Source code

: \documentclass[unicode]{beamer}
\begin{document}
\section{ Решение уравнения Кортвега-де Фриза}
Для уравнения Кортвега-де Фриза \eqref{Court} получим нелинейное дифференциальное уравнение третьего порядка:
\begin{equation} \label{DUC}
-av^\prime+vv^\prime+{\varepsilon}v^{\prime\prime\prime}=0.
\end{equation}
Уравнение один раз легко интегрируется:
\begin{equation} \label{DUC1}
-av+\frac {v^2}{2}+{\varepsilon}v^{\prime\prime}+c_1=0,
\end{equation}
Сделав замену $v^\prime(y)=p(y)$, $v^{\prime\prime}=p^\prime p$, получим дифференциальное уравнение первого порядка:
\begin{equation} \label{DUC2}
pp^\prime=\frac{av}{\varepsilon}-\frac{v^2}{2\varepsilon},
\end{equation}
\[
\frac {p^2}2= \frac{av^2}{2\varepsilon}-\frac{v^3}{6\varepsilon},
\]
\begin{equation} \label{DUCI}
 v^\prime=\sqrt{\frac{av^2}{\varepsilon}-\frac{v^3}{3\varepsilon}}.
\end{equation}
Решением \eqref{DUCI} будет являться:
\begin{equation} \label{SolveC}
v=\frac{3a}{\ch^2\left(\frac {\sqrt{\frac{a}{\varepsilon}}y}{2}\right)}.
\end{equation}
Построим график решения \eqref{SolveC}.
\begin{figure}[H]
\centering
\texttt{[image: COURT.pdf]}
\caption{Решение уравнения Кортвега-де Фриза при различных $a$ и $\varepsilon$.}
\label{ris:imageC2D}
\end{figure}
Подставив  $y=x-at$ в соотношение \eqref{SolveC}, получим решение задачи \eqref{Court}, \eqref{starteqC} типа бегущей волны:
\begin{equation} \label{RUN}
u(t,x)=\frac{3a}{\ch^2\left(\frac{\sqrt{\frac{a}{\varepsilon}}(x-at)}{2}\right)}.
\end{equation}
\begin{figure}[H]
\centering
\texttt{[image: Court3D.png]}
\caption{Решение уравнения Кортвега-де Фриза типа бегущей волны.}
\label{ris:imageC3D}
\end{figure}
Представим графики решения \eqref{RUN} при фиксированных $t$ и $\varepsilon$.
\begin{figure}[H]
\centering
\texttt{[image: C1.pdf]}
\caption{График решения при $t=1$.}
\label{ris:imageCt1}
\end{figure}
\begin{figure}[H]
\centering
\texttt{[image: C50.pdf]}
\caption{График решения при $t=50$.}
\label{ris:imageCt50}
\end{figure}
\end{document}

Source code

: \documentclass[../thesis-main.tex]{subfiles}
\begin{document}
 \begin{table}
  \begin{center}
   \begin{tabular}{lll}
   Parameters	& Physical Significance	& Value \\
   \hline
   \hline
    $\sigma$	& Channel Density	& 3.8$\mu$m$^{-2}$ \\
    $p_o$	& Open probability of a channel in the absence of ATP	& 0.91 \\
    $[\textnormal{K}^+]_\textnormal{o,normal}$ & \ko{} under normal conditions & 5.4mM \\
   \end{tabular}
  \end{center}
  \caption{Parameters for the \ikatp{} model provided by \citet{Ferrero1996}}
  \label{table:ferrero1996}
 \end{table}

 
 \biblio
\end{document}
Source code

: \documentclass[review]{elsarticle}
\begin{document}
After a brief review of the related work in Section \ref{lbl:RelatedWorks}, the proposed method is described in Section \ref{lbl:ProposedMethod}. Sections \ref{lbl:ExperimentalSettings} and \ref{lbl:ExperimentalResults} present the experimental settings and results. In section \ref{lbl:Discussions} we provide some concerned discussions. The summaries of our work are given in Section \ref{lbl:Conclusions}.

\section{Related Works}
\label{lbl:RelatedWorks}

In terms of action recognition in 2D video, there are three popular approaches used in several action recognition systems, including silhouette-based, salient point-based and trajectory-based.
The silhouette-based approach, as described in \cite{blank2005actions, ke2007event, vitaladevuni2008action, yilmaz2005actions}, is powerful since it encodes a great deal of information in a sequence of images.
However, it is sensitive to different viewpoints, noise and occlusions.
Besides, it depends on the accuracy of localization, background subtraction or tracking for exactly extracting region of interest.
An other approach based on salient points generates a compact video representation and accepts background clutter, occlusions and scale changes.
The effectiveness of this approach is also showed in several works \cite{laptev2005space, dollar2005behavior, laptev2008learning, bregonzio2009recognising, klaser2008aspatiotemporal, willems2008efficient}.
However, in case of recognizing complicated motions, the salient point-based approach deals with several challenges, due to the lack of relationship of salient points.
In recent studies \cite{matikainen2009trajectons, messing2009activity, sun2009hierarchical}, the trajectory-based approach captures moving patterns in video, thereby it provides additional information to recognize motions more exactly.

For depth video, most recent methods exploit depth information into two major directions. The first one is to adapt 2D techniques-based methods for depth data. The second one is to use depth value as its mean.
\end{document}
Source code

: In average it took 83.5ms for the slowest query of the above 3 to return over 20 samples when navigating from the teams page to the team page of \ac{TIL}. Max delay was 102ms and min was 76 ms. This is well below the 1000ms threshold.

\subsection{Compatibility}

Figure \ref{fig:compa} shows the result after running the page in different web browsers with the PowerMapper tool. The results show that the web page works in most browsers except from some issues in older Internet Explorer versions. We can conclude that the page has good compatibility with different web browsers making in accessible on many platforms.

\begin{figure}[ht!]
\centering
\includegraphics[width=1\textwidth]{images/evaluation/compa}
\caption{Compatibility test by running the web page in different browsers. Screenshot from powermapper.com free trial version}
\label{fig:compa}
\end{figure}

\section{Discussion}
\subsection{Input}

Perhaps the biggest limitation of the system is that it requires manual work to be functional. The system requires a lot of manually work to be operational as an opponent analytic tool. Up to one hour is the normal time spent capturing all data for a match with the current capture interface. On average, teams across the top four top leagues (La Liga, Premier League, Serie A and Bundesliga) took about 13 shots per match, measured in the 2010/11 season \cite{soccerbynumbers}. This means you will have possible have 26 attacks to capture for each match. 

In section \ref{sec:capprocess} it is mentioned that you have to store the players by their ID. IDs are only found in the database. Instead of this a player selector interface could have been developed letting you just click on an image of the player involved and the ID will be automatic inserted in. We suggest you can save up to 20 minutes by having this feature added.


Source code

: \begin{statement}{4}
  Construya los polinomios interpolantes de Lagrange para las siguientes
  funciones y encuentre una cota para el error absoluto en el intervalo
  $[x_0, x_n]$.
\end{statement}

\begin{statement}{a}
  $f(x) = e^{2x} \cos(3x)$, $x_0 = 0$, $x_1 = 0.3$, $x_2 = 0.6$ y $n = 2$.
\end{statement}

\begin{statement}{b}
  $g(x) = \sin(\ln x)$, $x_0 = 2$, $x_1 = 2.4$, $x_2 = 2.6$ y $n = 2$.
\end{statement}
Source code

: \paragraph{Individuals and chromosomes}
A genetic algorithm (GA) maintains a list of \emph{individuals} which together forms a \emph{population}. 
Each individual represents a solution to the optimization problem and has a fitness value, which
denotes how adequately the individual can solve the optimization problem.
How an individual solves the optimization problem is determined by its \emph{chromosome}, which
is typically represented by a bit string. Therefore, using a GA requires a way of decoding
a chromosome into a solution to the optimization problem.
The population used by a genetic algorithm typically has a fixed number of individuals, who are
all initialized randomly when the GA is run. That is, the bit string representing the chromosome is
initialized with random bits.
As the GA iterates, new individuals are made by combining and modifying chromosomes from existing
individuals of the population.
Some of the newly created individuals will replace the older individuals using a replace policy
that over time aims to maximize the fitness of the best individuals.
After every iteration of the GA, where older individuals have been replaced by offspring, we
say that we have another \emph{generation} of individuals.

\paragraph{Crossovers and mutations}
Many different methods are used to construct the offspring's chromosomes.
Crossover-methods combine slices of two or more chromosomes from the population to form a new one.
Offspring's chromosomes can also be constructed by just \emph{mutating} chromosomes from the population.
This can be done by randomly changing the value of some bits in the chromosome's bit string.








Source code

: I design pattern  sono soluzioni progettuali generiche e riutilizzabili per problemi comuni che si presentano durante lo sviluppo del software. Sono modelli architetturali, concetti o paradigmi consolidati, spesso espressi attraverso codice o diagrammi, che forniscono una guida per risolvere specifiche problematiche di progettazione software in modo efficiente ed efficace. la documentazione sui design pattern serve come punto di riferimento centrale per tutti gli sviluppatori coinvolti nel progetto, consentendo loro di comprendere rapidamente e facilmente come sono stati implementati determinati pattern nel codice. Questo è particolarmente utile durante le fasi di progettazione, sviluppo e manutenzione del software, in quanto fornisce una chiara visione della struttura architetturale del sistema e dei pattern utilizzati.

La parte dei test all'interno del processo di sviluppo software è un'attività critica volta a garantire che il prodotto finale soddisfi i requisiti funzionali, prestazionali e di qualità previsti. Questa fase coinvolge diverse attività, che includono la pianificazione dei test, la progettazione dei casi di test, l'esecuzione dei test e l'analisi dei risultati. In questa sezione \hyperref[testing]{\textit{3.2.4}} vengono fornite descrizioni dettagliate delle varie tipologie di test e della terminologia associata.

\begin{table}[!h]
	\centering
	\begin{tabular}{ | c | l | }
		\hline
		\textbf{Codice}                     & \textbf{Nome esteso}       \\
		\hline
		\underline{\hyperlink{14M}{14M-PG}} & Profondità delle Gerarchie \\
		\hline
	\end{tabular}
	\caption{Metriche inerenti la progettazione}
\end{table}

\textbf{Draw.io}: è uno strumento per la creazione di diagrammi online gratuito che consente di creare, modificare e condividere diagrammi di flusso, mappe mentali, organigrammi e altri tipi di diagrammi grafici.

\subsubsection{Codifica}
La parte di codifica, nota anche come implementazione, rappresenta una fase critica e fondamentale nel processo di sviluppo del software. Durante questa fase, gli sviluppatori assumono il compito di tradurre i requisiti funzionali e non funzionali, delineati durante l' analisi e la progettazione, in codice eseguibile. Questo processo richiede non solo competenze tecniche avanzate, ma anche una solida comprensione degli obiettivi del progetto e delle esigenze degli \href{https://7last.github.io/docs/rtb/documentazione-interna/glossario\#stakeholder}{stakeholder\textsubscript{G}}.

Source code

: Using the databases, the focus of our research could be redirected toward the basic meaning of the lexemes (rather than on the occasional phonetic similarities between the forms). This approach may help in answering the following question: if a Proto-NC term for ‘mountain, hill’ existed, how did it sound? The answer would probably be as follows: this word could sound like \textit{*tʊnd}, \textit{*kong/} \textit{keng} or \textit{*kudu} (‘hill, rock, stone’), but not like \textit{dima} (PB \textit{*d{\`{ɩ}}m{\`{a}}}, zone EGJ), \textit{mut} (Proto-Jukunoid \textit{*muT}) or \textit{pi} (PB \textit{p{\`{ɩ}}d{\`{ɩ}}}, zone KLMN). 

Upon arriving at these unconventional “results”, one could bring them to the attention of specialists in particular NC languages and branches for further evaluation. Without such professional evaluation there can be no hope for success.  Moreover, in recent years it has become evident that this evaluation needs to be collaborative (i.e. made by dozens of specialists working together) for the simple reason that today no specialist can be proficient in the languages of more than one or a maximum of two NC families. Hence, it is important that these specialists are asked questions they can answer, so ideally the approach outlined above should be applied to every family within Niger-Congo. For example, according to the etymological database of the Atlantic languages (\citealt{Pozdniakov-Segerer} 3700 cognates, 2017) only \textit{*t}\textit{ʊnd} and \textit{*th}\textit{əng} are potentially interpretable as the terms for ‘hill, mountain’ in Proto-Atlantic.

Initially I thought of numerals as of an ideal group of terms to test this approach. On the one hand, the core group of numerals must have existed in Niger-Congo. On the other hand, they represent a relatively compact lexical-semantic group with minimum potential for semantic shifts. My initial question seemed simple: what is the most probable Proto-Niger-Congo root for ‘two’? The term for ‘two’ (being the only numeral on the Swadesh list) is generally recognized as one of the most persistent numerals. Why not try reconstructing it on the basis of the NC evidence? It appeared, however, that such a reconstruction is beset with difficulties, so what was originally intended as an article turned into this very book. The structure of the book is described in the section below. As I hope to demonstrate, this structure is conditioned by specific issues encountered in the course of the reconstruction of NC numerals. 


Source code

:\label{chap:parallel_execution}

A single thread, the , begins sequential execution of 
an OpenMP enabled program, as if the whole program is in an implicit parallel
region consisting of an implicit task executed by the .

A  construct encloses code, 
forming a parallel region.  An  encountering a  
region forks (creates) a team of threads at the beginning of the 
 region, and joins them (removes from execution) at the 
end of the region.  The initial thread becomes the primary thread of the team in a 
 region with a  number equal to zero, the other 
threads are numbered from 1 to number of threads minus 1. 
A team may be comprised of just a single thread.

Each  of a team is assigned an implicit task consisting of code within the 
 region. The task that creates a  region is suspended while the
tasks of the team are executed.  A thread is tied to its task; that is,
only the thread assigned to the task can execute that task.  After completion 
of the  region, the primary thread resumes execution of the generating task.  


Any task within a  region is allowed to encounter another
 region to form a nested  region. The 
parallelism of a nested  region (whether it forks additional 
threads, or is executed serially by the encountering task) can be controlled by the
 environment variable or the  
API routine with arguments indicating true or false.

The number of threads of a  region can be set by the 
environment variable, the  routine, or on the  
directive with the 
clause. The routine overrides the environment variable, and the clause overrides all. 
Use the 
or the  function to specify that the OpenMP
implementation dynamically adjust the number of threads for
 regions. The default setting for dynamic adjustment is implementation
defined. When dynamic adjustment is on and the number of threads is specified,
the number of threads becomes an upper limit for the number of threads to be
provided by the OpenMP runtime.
============
**Request:** Copy every line of the listing containing the string "left".

**Task solution:**
v=\frac{3a}{\ch^2\left(\frac {\sqrt{\frac{a}{\varepsilon}}y}{2}\right)}.
u(t,x)=\frac{3a}{\ch^2\left(\frac{\sqrt{\frac{a}{\varepsilon}}(x-at)}{2}\right)}.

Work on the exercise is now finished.